**Problem details**
Everything in the data below is left aside except the lines from the one containing "index mcp: (436, 293)" through the one containing "ring tip: (465, 295)"; repeat those exactly.

**Records supplied**
[Start of Attachment]

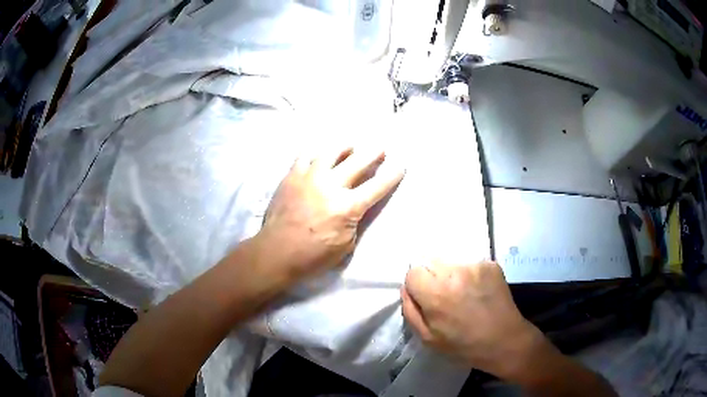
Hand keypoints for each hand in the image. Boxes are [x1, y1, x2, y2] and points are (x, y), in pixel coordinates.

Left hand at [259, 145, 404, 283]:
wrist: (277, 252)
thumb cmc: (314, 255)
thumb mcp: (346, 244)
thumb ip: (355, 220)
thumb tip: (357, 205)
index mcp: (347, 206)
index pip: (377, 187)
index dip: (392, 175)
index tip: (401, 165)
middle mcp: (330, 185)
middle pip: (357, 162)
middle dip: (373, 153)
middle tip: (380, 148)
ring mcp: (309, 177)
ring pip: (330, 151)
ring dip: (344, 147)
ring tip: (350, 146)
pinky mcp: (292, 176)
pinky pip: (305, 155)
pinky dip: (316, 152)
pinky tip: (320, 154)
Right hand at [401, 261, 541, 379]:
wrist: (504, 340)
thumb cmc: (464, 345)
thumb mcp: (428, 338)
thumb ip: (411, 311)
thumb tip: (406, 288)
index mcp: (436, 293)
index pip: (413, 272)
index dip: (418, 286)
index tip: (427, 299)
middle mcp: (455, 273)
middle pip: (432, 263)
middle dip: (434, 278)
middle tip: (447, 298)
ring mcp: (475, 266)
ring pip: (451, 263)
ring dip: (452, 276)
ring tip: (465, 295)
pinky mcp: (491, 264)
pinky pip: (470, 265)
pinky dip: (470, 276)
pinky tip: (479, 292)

[End of Attachment]
[Start of Attachment]

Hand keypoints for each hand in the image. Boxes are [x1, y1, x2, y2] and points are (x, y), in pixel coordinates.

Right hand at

[End of Attachment]

**Written solution**
index mcp: (436, 293)
index pip: (413, 272)
index dip: (418, 286)
index tip: (427, 299)
middle mcp: (455, 273)
middle pip: (432, 263)
middle dip: (434, 278)
middle tip: (447, 298)
ring mcp: (475, 266)
ring pip: (451, 263)
ring dip: (452, 276)
ring tip: (465, 295)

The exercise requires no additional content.